J2.1 A study on the low-elevation clouds over the Southern Ocean with A-Train observation and WRF simulations

Monday, 9 July 2012: 10:30 AM
Essex Center/South (Westin Copley Place)
Yi Huang, Monash University, Monash UNI, VIC, Australia; and S. T. Siems, M. J. Manton, A. Protat, and J. Delanoë

The thermodynamic phase of the prevailing low-altitude clouds (tops below 3km) has a strong effect upon the radiative budget over the Southern Ocean (SO) (Mace et al. 2010), which has been found to be poorly represented in both state-of-the-art reanalysis and coupled global climate models (Trenberth and Fasullo, 2010).
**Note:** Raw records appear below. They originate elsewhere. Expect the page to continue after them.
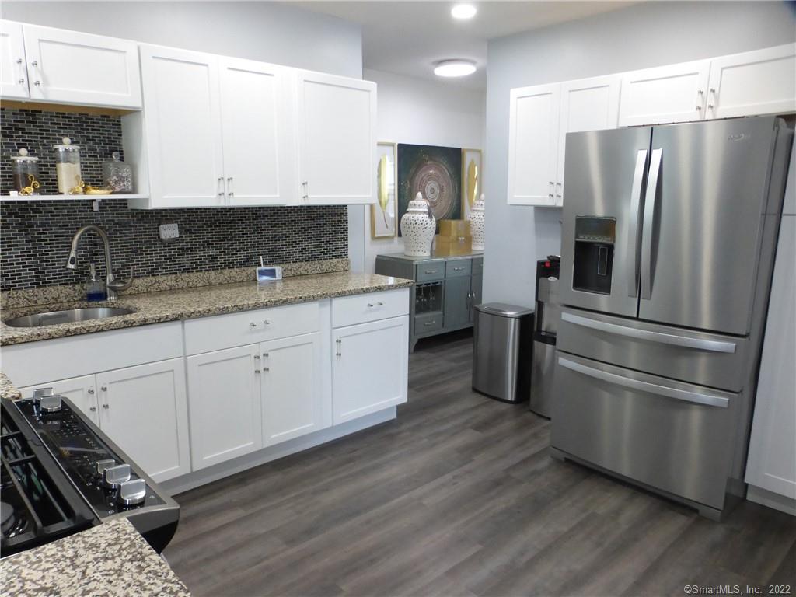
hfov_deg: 71.6
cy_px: 298
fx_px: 552
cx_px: 398
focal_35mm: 24
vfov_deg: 56.8
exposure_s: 1/50
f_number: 3.3
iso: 400
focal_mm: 4.3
A 4-yr climatology of the thermodynamic phase and structure of the clouds over the SO (40-65°S,100-160°E) has been constructed with the A-Train merged product DARDAR-MASK for winter and summer. Low-elevation clouds (tops below 1km) with a weak seasonal cycle dominate this climatology. Such clouds predominantly reside in the temperature range from freezing to -20° C and are difficult to observe as a result of the physical limitation of the Cloud Profiling Radar (CPR) at this altitude and the lidar signal of CALIPSO commonly being attenuated. A cloud-top phase climatology comparison between CALIPSO, DARDAR-MASK and MODIS highlights the extensive presence of supercooled liquid water over the SO, particularly during summer. Glaciated and mixed phase cloud tops are appreciably recorded by DARDAR-MASK especially during winter.

A-Train observations have also been used to evaluate the Weather Research and Forecasting (WRFV3.3.1) simulations over this domain. These simulations show skill in capturing the overall structure and phase composition of the convective clouds associated with frontal passages, although they are sensitive to the microphysics scheme employed. The simulations, however, have greater difficulty capturing the wide spread low-elevation clouds that are not immediately associated with the frontal passage.